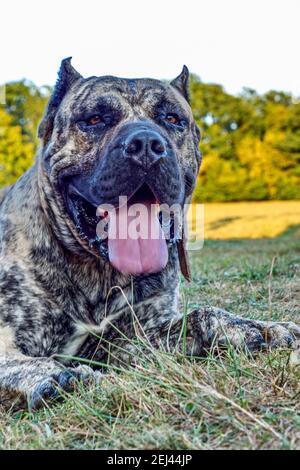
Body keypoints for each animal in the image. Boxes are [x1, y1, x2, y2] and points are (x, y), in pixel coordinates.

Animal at [0, 58, 298, 410]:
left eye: (172, 119)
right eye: (94, 119)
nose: (145, 144)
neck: (97, 272)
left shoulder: (132, 336)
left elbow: (202, 315)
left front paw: (262, 328)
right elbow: (13, 363)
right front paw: (57, 375)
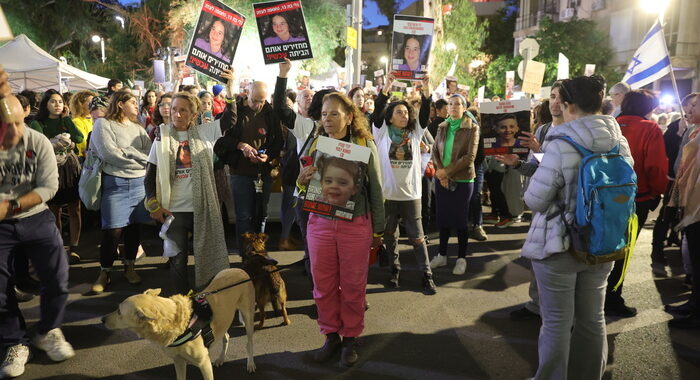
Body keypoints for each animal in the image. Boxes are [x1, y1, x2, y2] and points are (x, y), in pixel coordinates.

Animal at [102, 268, 256, 378]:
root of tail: (240, 269)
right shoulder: (179, 361)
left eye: (119, 311)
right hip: (224, 319)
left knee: (249, 343)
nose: (102, 319)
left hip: (248, 316)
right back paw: (221, 358)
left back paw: (250, 364)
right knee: (226, 336)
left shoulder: (204, 363)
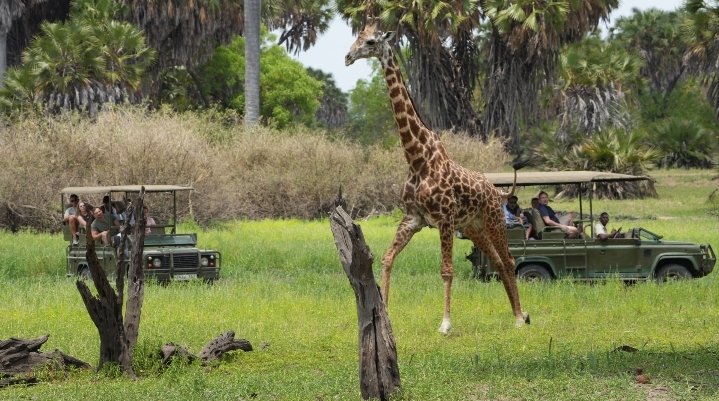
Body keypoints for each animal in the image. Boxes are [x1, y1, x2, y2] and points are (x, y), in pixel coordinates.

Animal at [346, 22, 532, 334]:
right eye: (356, 38)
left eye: (370, 42)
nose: (348, 57)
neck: (417, 159)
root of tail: (498, 192)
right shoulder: (412, 219)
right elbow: (387, 259)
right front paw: (385, 313)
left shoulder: (444, 220)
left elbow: (446, 270)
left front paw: (445, 324)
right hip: (473, 226)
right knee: (497, 260)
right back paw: (519, 313)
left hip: (493, 219)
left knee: (508, 259)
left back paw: (520, 317)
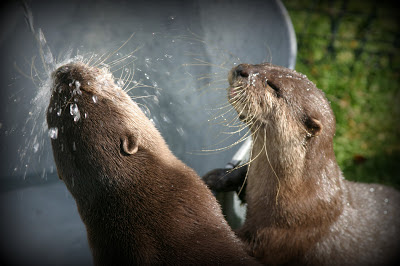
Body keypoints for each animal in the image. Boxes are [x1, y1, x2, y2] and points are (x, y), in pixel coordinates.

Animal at [203, 63, 400, 264]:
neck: (296, 193)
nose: (242, 69)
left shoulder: (285, 233)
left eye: (273, 86)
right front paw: (217, 177)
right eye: (265, 64)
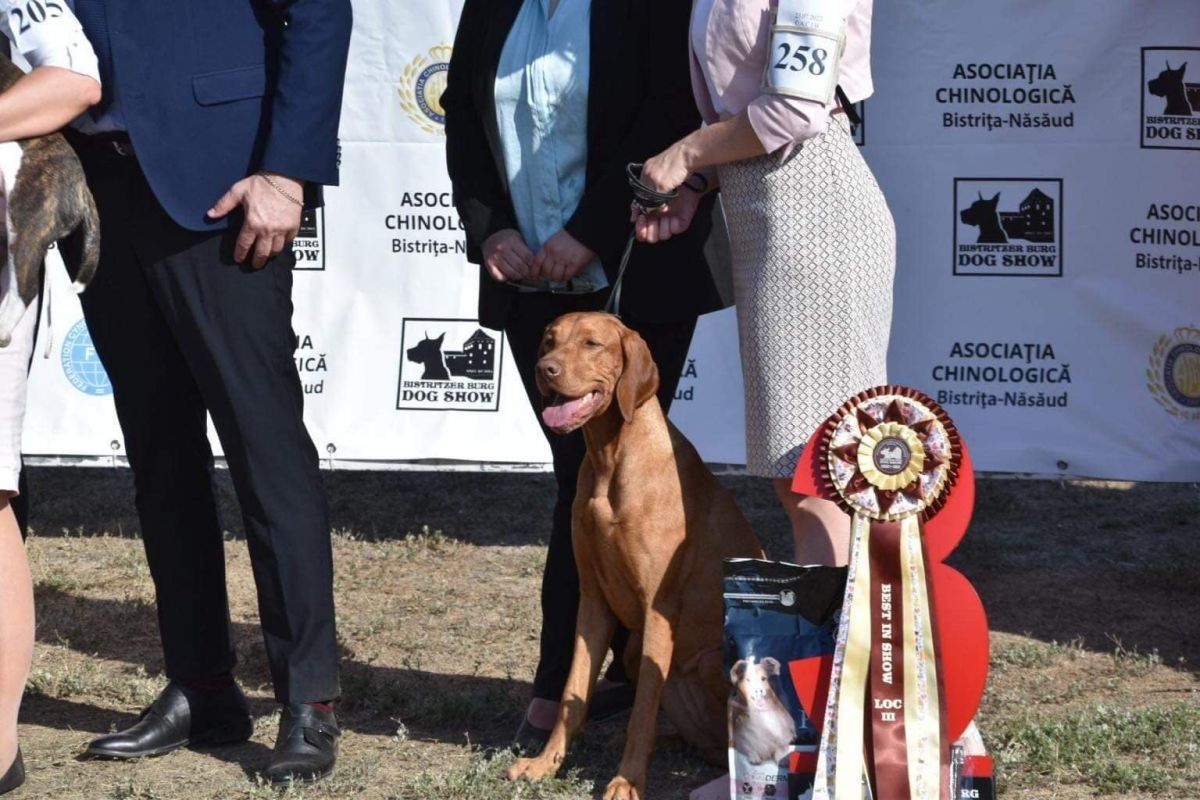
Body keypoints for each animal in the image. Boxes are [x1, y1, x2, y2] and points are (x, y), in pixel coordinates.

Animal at [506, 312, 767, 800]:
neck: (611, 457)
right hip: (631, 652)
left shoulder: (657, 611)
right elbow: (573, 692)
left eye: (592, 344)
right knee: (703, 743)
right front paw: (545, 763)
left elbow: (642, 710)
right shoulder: (592, 602)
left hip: (710, 658)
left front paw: (626, 782)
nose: (544, 370)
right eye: (549, 341)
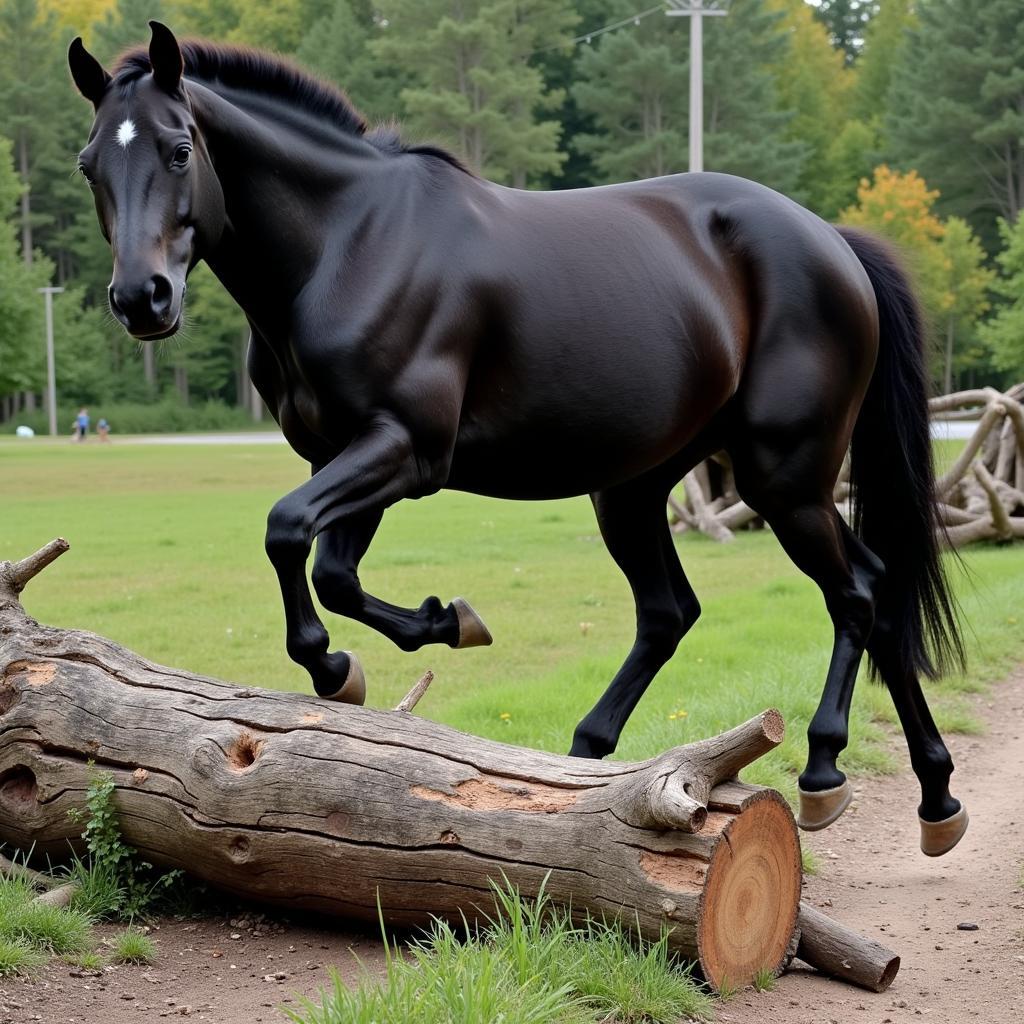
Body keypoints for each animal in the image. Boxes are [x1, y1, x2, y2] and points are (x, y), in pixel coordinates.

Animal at [70, 24, 966, 856]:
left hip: (784, 477)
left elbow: (288, 532)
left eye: (179, 149)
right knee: (683, 611)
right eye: (89, 166)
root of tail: (833, 242)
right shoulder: (348, 455)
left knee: (858, 592)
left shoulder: (404, 449)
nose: (142, 298)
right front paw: (431, 628)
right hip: (636, 486)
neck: (348, 245)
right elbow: (333, 573)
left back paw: (824, 769)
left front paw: (342, 661)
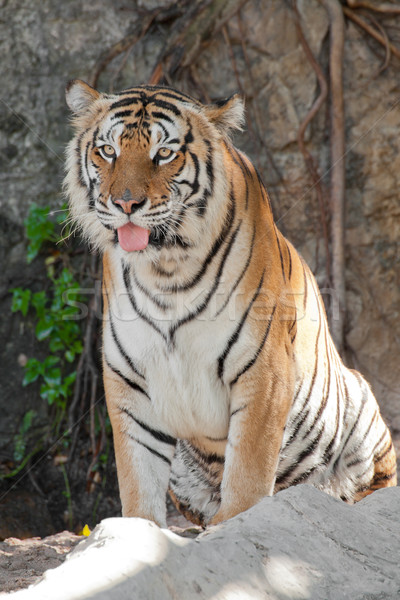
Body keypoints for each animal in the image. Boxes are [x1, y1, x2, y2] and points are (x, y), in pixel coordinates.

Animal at [64, 78, 396, 524]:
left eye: (164, 153)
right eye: (108, 151)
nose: (125, 204)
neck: (165, 270)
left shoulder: (262, 371)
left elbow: (248, 472)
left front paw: (237, 520)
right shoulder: (129, 381)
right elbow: (137, 480)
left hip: (359, 406)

Your assignment: Each line from the one containing "left elbow: (248, 472)" through the end of the material should be restated word for word; leave out every line before it.

Finished exercise:
left elbow: (248, 472)
left front paw: (237, 520)
right shoulder: (129, 381)
right elbow: (137, 480)
left hip: (359, 406)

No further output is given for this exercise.